An example of how the report table looks is found below.
generateRDF csv schema options
This commands generates RDF from given csv-data and a given schema. The parameter "csv" accepts a filepath to csv-data and the parameter "schema" accepts a filepath toa schema-file. the parameter "options" is optional and accepts an object with "dontIgnoreInvalidRows" and "dontIgnoreWarningRows". GenerateRDF will return with only a report table if any row was invalid and "dontIgnoreInvalidRows" is true or any row has warnings and "dontIgnoreWarningRows" is true. The default value for both is false.
The command return an array with three elements: rdfxml, graph and report. Rdfxml is the generated RDF in the form of RDF/XML, graph is the generated RDF as a graph. The command also validates the data the same way as the command "validate does. The third element is therefore a report table identical to the one described earlier.

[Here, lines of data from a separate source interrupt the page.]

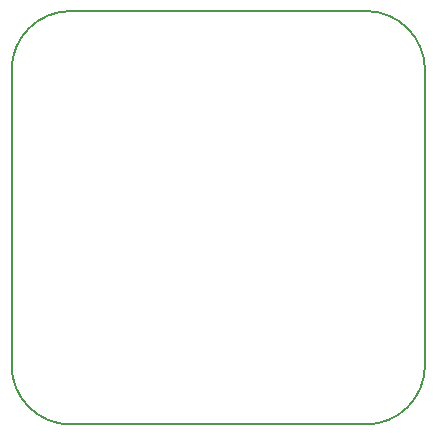
<source format=gko>
G04 Layer: BoardOutlineLayer*
G04 EasyEDA Pro v2.2.27.1, 2024-09-15 10:59:50*
G04 Gerber Generator version 0.3*
G04 Scale: 100 percent, Rotated: No, Reflected: No*
G04 Dimensions in millimeters*
G04 Leading zeros omitted, absolute positions, 3 integers and 5 decimals*
%TF.GenerationSoftware,KiCad,Pcbnew,8.0.5*%
%TF.CreationDate,2024-10-31T22:01:25+08:00*%
%TF.ProjectId,AMS1117_TP4056_Lithium_battery_charging,414d5331-3131-4375-9f54-50343035365f,rev?*%
%TF.SameCoordinates,Original*%
%TF.FileFunction,Profile,NP*%
%FSLAX46Y46*%
G04 Gerber Fmt 4.6, Leading zero omitted, Abs format (unit mm)*
G04 Created by KiCad (PCBNEW 8.0.5) date 2024-10-31 22:01:25*
%MOMM*%
%LPD*%
G01*
G04 APERTURE LIST*
%TA.AperFunction,Profile*%
%ADD10C,0.200000*%
%TD*%
G04 APERTURE END LIST*
D10*
X100000000Y-100000000D02*
X125000000Y-100000000D01*
X125000000Y-135000000D02*
X100000000Y-135000000D01*
X100000000Y-135000000D02*
G75*
G02*
X95000000Y-130000000I0J5000000D01*
G01*
X95000000Y-105000000D02*
G75*
G02*
X100000000Y-100000000I5000000J0D01*
G01*
X95000000Y-130000000D02*
X95000000Y-105000000D01*
X125000000Y-100000000D02*
G75*
G02*
X130000000Y-105000000I0J-5000000D01*
G01*
X130000000Y-130000000D02*
G75*
G02*
X125000000Y-135000000I-5000000J0D01*
G01*
X130000000Y-105000000D02*
X130000000Y-130000000D01*
M02*

</source>
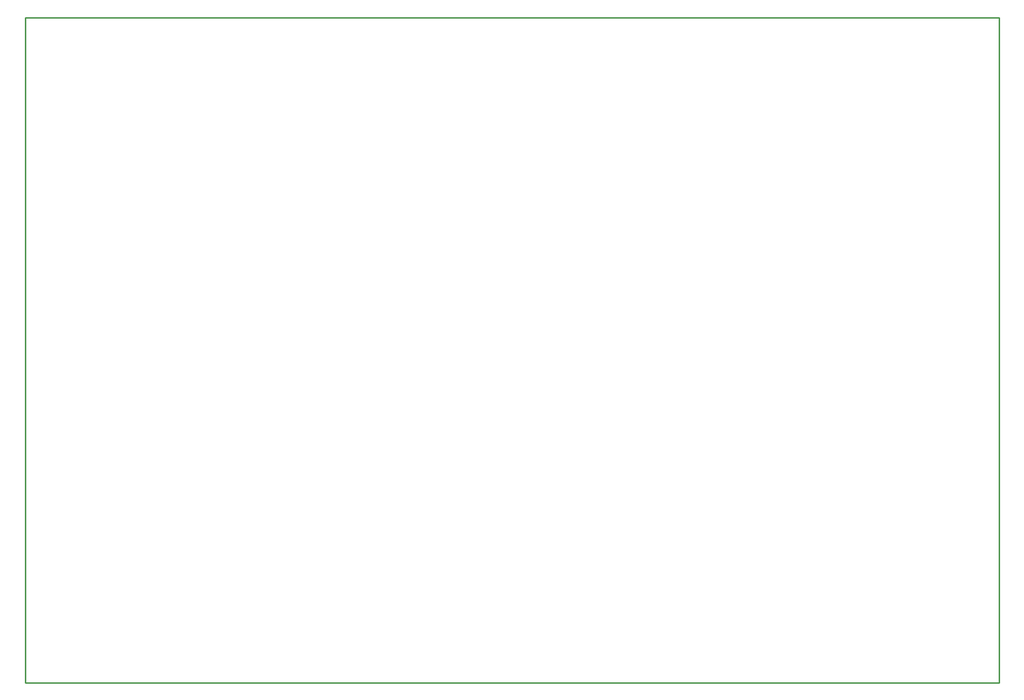
<source format=gm1>
G04*
G04 #@! TF.GenerationSoftware,Altium Limited,Altium Designer,20.0.9 (164)*
G04*
G04 Layer_Color=16711935*
%FSLAX25Y25*%
%MOIN*%
G70*
G01*
G75*
%ADD12C,0.01000*%
D12*
X0Y0D02*
Y464000D01*
Y0D02*
X679000D01*
Y464000D01*
X0D02*
X679000D01*
M02*

</source>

In order to view all possible parameters for a command, type:
validate -h
or
generateRDF -h
Examples
A report table may look like this:
=== Invalids ===
┌─────────┬────────────┬─────────────────────────────────┬───────────┬────────┐
│ (index) │ Source │ Message │ Row │ Column │
├─────────┼────────────┼─────────────────────────────────┼───────────┼────────┤
│ 0 │ 'Datatype' │ 'length not equal to 5, got 10' │ 1 │ 'date' │
└─────────┴────────────┴─────────────────────────────────┴───────────┴────────┘
=== Warnings ===
┌─────────┐
│ (index) │
├─────────┤
└─────────┘
A validation command may look like this:
validatecsv ./test/skoldata-test.csv ./test/skoldata-test.json
An RDF-generation-command may look like this:
generateRDF ./example.csv ./example.json --dontIgnoreInvalidRows
Future improvements
Here are some potential improvements to the library:
- clear more tests from W3C
- implement ability to generate rdf from multiple different csv-files
- improve flexibility within RDF-generation, example: -option to switch case-sensitivity on and off for specific columns
- support RDF-generation for relative URIs
- allow different character encoding standards besides utf-8
- implement browser support
Testing the library
Tests are downloaded from the W3C CSVW repository on GitHub via the following command:
yarn synctests
After the tests are downloaded they can be run by executing the following command:
yarn test
Note that at the time of writing 87 tests fail while 301 test pass.